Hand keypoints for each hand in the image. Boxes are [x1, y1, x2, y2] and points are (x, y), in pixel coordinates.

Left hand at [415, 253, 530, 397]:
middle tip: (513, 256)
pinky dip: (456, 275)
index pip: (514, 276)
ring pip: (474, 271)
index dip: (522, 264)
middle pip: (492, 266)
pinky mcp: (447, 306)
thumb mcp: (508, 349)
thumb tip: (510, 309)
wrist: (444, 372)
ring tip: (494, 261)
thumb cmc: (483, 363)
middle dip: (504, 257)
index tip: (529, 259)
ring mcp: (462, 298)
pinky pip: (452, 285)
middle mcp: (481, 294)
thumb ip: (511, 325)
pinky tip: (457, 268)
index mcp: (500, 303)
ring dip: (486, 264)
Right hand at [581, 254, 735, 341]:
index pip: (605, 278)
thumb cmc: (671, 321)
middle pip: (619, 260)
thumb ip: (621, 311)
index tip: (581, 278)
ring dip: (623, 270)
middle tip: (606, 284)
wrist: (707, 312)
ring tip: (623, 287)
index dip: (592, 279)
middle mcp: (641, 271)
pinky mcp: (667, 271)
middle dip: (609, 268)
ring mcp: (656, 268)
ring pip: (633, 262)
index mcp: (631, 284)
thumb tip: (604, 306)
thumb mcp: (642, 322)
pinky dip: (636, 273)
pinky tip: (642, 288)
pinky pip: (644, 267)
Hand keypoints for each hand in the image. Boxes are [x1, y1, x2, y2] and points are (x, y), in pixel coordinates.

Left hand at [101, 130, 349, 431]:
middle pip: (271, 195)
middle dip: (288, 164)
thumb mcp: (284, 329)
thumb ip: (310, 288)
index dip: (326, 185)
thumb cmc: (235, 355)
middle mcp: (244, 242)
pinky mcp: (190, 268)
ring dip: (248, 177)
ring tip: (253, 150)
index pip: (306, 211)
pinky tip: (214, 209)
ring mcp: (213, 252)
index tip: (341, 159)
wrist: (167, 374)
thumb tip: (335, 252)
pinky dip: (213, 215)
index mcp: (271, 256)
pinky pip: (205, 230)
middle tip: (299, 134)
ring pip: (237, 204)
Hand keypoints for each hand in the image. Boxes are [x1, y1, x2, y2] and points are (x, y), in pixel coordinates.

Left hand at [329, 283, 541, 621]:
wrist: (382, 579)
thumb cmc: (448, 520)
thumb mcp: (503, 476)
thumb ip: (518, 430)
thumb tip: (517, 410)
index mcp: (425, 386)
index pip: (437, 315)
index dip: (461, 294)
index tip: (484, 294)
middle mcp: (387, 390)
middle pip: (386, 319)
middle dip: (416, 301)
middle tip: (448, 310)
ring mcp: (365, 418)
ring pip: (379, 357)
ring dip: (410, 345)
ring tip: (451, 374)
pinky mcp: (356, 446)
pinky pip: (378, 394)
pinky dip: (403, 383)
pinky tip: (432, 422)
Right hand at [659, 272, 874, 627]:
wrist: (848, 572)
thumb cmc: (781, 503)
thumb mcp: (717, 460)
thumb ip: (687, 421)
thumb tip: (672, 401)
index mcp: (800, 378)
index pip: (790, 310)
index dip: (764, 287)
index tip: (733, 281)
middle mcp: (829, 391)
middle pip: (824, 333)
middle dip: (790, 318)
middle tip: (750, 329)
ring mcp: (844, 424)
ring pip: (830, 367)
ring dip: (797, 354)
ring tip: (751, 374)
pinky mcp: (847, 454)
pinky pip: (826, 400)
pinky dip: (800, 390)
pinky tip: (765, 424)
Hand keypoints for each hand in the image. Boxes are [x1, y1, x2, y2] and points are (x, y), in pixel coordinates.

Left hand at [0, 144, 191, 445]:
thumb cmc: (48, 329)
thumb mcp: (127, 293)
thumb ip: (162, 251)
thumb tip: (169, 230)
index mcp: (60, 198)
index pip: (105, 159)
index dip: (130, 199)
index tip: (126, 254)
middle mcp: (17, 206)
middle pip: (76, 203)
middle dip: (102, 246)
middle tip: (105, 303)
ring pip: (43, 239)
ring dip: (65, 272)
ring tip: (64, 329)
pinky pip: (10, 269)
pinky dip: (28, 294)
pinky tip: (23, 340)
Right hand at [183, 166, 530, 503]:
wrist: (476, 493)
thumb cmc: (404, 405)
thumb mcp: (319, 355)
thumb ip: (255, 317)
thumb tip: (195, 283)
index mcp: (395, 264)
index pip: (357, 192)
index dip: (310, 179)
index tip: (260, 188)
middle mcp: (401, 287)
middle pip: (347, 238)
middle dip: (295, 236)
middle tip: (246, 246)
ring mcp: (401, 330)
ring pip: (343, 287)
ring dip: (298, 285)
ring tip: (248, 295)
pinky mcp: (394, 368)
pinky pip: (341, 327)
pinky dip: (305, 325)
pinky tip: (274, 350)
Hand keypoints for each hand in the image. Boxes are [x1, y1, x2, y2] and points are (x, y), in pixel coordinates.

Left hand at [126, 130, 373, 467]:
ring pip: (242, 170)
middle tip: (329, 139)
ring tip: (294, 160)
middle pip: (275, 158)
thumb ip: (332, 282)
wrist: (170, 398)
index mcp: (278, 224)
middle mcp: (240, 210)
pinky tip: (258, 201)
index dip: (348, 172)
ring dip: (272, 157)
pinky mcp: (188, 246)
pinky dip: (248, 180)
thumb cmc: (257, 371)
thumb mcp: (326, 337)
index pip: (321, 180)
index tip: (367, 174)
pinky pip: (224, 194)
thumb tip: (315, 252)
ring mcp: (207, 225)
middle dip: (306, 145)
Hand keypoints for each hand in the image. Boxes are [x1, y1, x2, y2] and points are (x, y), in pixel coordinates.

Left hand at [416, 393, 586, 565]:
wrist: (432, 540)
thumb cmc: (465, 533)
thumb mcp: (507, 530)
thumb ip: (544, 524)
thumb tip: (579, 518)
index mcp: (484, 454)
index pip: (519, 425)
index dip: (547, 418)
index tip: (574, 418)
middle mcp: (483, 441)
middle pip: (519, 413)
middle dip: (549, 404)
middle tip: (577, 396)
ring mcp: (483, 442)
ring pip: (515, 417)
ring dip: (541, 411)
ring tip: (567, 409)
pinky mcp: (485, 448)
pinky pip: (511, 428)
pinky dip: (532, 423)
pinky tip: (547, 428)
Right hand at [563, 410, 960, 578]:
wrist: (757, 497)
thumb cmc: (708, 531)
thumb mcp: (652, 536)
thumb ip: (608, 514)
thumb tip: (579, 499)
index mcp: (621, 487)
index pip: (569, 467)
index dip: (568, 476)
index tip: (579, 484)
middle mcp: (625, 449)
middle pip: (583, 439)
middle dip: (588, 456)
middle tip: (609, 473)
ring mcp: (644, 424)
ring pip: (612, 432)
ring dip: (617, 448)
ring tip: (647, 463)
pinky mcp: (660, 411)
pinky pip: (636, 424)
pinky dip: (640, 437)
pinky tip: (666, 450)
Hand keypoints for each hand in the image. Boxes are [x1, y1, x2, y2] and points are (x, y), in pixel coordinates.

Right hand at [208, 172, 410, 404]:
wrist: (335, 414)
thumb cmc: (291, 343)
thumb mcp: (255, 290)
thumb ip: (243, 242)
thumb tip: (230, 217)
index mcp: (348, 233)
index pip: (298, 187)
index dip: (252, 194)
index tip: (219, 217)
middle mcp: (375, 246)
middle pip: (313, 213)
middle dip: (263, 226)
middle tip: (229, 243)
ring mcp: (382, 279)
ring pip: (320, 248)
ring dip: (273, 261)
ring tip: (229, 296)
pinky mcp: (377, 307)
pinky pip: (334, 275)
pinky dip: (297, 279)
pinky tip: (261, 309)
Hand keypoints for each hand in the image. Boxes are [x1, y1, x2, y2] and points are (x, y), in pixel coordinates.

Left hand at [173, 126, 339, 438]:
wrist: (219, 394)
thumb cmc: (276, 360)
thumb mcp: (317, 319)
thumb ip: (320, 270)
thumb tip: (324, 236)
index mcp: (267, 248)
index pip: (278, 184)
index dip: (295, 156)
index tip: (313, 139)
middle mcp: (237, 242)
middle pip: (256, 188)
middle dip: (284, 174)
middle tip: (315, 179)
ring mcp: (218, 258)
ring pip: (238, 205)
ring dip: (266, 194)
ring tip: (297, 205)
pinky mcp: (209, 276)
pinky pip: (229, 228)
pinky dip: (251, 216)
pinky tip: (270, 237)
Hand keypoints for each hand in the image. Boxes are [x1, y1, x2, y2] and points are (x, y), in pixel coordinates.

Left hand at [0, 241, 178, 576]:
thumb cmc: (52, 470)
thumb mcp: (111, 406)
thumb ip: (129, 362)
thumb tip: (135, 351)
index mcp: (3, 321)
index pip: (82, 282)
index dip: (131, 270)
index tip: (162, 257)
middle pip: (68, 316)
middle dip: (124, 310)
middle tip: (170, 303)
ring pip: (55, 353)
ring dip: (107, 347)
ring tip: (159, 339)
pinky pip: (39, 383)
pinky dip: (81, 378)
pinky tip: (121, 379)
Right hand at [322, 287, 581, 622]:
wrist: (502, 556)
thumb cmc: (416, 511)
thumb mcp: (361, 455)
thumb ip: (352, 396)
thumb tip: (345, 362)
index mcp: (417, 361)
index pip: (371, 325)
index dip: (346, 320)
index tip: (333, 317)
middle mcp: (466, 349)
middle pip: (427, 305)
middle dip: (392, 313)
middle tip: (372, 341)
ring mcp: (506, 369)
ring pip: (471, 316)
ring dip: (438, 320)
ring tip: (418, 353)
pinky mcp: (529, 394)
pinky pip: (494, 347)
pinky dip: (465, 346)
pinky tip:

----

Go over the records above and tally each line that includes "wrist". Give the total by itself.

:: ANSWER SECTION ::
12